▶ [CONSIGNA]
Traduzca al inglés la siguiente oración del texto sobre Mermelstein: «En 2014 Hunter fue dado de baja de la reserva de la Marina por su adicción».

▶ [TEXTO PARA LEER]
####
Mermelstein murió de cáncer del hígado el 12 de septiembre de 2008, a los 65 años, en Lexington, Kentucky, donde el gobierno de EE. UU. lo ocultaba bajo el nombre de Wesley Barclay. Es probable que Joe Biden haya leído el obituario publicado el 16 de septiembre por el Washington Post escrito por Jeff Leen, el único periodista que lo entrevistó. Se tituló: “Testigo clave contra el cartel de la cocaína muere por causas naturales”. Escribió que Mermelstein “hizo más que cualquier otro ciudadano estadounidense para ayudar a traer el comercio de cocaína colombiana a este país” y que “fue el hombre que se sentó a la derecha de Pablo Escobar en la empresa criminal más asesina del siglo XX”.
Luis, hijo de Mermelstein, se volvió narcotraficante, con socios colombianos como su padre, y adicto a la cocaína. Fue capturado y condenado en 1997, a pesar de sus intentos por ayudarlo. En 2004 Mermelstein repasaba su vida como testigo en el juicio contra Fabio Ochoa Vásquez y en 2008 firmaba derechos para una película que no se ha rodado.
Durante el epílogo de la vida del hombre que “hizo llover cocaína”, Biden insistía en ser candidato presidencial mientras seguía acompañando a su hijo Hunter en su guerra por dejar la cocaína, drama que le enrostró el saliente presidente de EE. UU., Donald Trump, durante un debate televisado en la campaña presidencial de 2020. En 2014 Hunter fue dado de baja de la reserva de la Marina por su adicción. Biden le respondió a Trump que su hijo ya la superó y que está orgulloso de él.
####
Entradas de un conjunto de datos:

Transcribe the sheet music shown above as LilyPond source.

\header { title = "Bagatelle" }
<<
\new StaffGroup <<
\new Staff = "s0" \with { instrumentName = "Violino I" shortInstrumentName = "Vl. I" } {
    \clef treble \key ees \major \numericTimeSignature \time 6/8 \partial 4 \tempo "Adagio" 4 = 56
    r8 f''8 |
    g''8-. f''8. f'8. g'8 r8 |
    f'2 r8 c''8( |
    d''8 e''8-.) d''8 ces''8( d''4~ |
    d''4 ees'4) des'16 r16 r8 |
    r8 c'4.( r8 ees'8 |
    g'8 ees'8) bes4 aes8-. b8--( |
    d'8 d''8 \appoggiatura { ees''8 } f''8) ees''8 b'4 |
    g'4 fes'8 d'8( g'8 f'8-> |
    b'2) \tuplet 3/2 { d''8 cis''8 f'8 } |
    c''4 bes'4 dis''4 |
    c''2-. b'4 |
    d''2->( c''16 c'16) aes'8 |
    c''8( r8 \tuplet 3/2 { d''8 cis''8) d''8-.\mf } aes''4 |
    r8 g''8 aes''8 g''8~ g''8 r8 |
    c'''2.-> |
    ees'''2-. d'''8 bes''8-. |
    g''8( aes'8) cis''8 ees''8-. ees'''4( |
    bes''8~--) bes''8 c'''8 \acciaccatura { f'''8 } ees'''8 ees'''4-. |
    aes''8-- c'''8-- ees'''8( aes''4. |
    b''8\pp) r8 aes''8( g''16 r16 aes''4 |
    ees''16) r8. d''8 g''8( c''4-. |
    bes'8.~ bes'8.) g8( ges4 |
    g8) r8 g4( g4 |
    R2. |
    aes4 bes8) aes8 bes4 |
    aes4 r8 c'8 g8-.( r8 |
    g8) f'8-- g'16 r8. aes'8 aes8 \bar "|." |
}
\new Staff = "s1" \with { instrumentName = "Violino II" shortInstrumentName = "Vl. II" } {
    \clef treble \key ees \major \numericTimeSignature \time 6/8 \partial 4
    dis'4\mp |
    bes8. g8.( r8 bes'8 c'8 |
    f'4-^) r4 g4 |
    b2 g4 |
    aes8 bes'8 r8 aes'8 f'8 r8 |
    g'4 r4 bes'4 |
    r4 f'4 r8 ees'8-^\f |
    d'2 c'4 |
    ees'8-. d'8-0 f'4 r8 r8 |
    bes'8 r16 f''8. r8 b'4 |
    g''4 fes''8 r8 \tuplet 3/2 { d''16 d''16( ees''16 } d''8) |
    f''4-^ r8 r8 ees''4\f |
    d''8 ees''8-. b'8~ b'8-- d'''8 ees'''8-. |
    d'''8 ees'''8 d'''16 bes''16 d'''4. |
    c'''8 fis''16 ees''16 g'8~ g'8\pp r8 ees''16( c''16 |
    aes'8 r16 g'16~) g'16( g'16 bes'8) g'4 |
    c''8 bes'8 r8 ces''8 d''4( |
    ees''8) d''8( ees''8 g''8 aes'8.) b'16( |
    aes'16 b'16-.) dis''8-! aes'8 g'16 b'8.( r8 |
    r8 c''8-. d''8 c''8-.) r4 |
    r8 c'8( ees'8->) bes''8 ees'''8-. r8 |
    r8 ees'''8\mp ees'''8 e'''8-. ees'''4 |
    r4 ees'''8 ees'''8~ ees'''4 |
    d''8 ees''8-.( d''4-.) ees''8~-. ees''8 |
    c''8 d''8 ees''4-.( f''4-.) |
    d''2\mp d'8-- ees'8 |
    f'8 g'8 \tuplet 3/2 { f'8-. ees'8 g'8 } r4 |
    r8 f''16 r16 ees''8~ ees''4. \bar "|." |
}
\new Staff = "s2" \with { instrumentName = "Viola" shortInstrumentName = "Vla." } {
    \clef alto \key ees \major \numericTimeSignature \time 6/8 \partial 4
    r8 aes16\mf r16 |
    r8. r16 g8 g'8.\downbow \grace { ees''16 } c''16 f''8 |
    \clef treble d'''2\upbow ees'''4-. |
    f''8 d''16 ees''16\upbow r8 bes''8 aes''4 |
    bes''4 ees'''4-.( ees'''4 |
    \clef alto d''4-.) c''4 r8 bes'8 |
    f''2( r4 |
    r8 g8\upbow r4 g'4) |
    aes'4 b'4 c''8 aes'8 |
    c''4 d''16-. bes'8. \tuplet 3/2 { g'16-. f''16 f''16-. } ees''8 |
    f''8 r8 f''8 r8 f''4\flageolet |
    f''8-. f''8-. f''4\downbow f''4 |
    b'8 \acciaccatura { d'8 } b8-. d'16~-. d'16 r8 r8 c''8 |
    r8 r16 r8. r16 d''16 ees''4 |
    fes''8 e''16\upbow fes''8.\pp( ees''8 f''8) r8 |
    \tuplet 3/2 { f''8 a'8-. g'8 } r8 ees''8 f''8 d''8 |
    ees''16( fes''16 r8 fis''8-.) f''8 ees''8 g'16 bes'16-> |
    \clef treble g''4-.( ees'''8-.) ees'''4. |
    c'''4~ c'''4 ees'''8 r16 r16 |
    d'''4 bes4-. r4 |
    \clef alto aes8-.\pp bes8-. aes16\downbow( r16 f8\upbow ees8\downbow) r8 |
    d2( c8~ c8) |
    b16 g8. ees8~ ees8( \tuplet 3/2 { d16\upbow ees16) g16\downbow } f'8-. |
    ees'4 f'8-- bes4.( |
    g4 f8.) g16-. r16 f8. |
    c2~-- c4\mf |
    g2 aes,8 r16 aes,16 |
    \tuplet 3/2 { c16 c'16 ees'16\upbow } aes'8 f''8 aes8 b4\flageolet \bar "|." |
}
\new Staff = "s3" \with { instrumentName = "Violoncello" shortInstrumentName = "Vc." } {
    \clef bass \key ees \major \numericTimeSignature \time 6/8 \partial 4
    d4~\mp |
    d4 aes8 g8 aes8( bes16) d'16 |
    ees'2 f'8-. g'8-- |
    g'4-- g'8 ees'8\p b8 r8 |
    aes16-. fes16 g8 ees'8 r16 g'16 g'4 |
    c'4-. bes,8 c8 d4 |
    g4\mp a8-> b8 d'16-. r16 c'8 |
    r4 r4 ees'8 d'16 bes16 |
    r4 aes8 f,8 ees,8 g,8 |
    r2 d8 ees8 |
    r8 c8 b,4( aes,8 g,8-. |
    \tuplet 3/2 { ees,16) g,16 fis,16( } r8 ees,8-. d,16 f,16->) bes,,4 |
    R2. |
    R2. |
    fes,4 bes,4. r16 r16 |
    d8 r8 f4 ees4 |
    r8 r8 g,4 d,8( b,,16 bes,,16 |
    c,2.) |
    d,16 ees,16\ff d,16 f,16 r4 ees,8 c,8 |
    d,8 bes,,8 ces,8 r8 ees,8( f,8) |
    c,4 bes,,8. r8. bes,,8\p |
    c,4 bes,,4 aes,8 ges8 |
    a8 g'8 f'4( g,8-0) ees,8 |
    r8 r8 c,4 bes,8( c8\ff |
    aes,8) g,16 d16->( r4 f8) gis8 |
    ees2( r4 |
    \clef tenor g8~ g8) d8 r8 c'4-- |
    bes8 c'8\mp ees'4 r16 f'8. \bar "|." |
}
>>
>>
####
▶ [ESPACIO DE RESPUESTA]
In 2014, Hunter was discharged from the Navy Reserve because of his addiction.